Monday 22 August 2011

Electoral Reform Society

In the Electoral Reform Society's election for its own council, which in these post-referendum circumstances is a dramatic one with 53 candidates and a fight of reformers versus STV purists, there are 2 candidates who have a writing involvement in some political media and who have ignored the court change. Jonathan Bartley and James Gray.

This is not to say that the other candidates all support the court change. These 2 had significant media connections to prompt telling them about it, and asking them:

"So as an indication of your standards towards democracy, are you in favour of the following "court change" being made publicly known and the media silence on it stopped and overturned?"

and "Remember of direct ERS relevance, that your position on the court change is your position on any legal issue around an election's fair conduct too." Which means the potentially difficult position they put the ERS in if they get elected and continue not to take any position on the court change.

The ERS's own election is hardly a good experience of its favourite system STV either. There are 53 candidates for 15 places, so that in any fair system you would have 15 votes, and there is one organised slate of reformers standing consisting of 15 names, while another more radical slate of 2 also endorse the 15. In STV, slates or parties are not distinguished into separate lists on the ballot paper, you are just wading through all these 53 names.

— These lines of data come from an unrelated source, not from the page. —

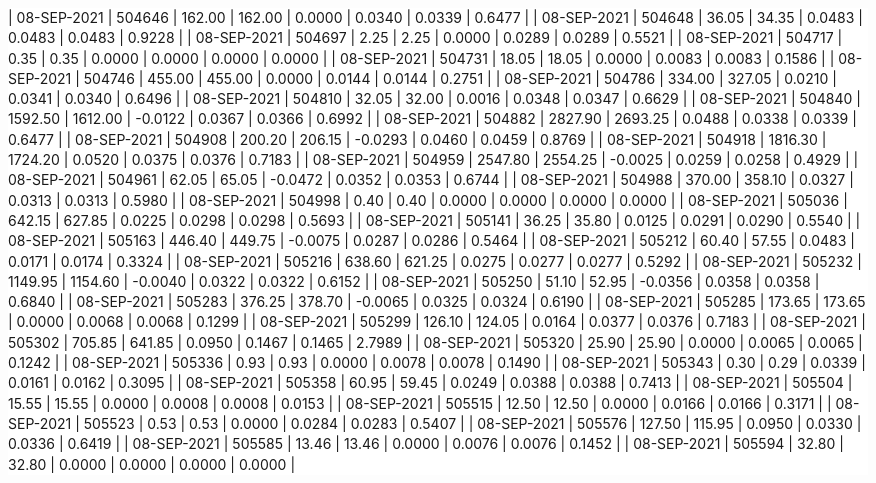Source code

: | 08-SEP-2021 | 504646 | 162.00 | 162.00 | 0.0000 | 0.0340 | 0.0339 | 0.6477 |
| 08-SEP-2021 | 504648 | 36.05 | 34.35 | 0.0483 | 0.0483 | 0.0483 | 0.9228 |
| 08-SEP-2021 | 504697 | 2.25 | 2.25 | 0.0000 | 0.0289 | 0.0289 | 0.5521 |
| 08-SEP-2021 | 504717 | 0.35 | 0.35 | 0.0000 | 0.0000 | 0.0000 | 0.0000 |
| 08-SEP-2021 | 504731 | 18.05 | 18.05 | 0.0000 | 0.0083 | 0.0083 | 0.1586 |
| 08-SEP-2021 | 504746 | 455.00 | 455.00 | 0.0000 | 0.0144 | 0.0144 | 0.2751 |
| 08-SEP-2021 | 504786 | 334.00 | 327.05 | 0.0210 | 0.0341 | 0.0340 | 0.6496 |
| 08-SEP-2021 | 504810 | 32.05 | 32.00 | 0.0016 | 0.0348 | 0.0347 | 0.6629 |
| 08-SEP-2021 | 504840 | 1592.50 | 1612.00 | -0.0122 | 0.0367 | 0.0366 | 0.6992 |
| 08-SEP-2021 | 504882 | 2827.90 | 2693.25 | 0.0488 | 0.0338 | 0.0339 | 0.6477 |
| 08-SEP-2021 | 504908 | 200.20 | 206.15 | -0.0293 | 0.0460 | 0.0459 | 0.8769 |
| 08-SEP-2021 | 504918 | 1816.30 | 1724.20 | 0.0520 | 0.0375 | 0.0376 | 0.7183 |
| 08-SEP-2021 | 504959 | 2547.80 | 2554.25 | -0.0025 | 0.0259 | 0.0258 | 0.4929 |
| 08-SEP-2021 | 504961 | 62.05 | 65.05 | -0.0472 | 0.0352 | 0.0353 | 0.6744 |
| 08-SEP-2021 | 504988 | 370.00 | 358.10 | 0.0327 | 0.0313 | 0.0313 | 0.5980 |
| 08-SEP-2021 | 504998 | 0.40 | 0.40 | 0.0000 | 0.0000 | 0.0000 | 0.0000 |
| 08-SEP-2021 | 505036 | 642.15 | 627.85 | 0.0225 | 0.0298 | 0.0298 | 0.5693 |
| 08-SEP-2021 | 505141 | 36.25 | 35.80 | 0.0125 | 0.0291 | 0.0290 | 0.5540 |
| 08-SEP-2021 | 505163 | 446.40 | 449.75 | -0.0075 | 0.0287 | 0.0286 | 0.5464 |
| 08-SEP-2021 | 505212 | 60.40 | 57.55 | 0.0483 | 0.0171 | 0.0174 | 0.3324 |
| 08-SEP-2021 | 505216 | 638.60 | 621.25 | 0.0275 | 0.0277 | 0.0277 | 0.5292 |
| 08-SEP-2021 | 505232 | 1149.95 | 1154.60 | -0.0040 | 0.0322 | 0.0322 | 0.6152 |
| 08-SEP-2021 | 505250 | 51.10 | 52.95 | -0.0356 | 0.0358 | 0.0358 | 0.6840 |
| 08-SEP-2021 | 505283 | 376.25 | 378.70 | -0.0065 | 0.0325 | 0.0324 | 0.6190 |
| 08-SEP-2021 | 505285 | 173.65 | 173.65 | 0.0000 | 0.0068 | 0.0068 | 0.1299 |
| 08-SEP-2021 | 505299 | 126.10 | 124.05 | 0.0164 | 0.0377 | 0.0376 | 0.7183 |
| 08-SEP-2021 | 505302 | 705.85 | 641.85 | 0.0950 | 0.1467 | 0.1465 | 2.7989 |
| 08-SEP-2021 | 505320 | 25.90 | 25.90 | 0.0000 | 0.0065 | 0.0065 | 0.1242 |
| 08-SEP-2021 | 505336 | 0.93 | 0.93 | 0.0000 | 0.0078 | 0.0078 | 0.1490 |
| 08-SEP-2021 | 505343 | 0.30 | 0.29 | 0.0339 | 0.0161 | 0.0162 | 0.3095 |
| 08-SEP-2021 | 505358 | 60.95 | 59.45 | 0.0249 | 0.0388 | 0.0388 | 0.7413 |
| 08-SEP-2021 | 505504 | 15.55 | 15.55 | 0.0000 | 0.0008 | 0.0008 | 0.0153 |
| 08-SEP-2021 | 505515 | 12.50 | 12.50 | 0.0000 | 0.0166 | 0.0166 | 0.3171 |
| 08-SEP-2021 | 505523 | 0.53 | 0.53 | 0.0000 | 0.0284 | 0.0283 | 0.5407 |
| 08-SEP-2021 | 505576 | 127.50 | 115.95 | 0.0950 | 0.0330 | 0.0336 | 0.6419 |
| 08-SEP-2021 | 505585 | 13.46 | 13.46 | 0.0000 | 0.0076 | 0.0076 | 0.1452 |
| 08-SEP-2021 | 505594 | 32.80 | 32.80 | 0.0000 | 0.0000 | 0.0000 | 0.0000 |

But the worst feature of STV is it only gives you one vote, that's what "single" means, in electing multiple winners. A big voter disempowerment, you don't get your whole say over the result. It's absurd that such a mean system is the trendy favourite for fashionable reform groupies who don't actually study systems' merits. It means allies, including the majority of the names in the 15 name slate, are fighting each other by each appealing for your first pref vote for themself instead of their colleagues. They know they can't say it will be okay so long they are in your top 15 votes. In fact, all the prefs you cast beyond the first 3 or so are unlikely ever to be counted, all the way down to 53. Only very high prefs, much higher than the number of winners, are any use to any candidate.

ERS is clangingly showing why the faction moving an amendment at its AGM to change away from its long standing fixity on supporting only STV, are right.